## Supplied material
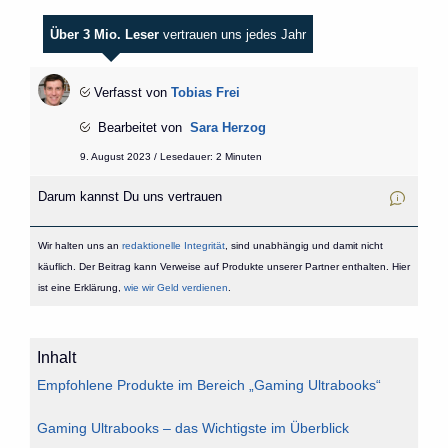
Über 3 Mio. Leser
vertrauen uns jedes Jahr
Verfasst von
Tobias Frei
Bearbeitet von
Sara Herzog
9. August 2023 / Lesedauer: 2 Minuten
Darum kannst Du uns vertrauen
Wir halten uns an
redaktionelle Integrität
, sind unabhängig und damit nicht
käuflich. Der Beitrag kann Verweise auf Produkte unserer Partner enthalten. Hier
ist eine Erklärung,
wie wir Geld verdienen
.
Inhalt
Empfohlene Produkte im Bereich „Gaming Ultrabooks“
Gaming Ultrabooks – das Wichtigste im Überblick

## Directions for this task
Go through the records above and return every line that holds the string "vertrauen".

## Answer section
vertrauen uns jedes Jahr
Darum kannst Du uns vertrauen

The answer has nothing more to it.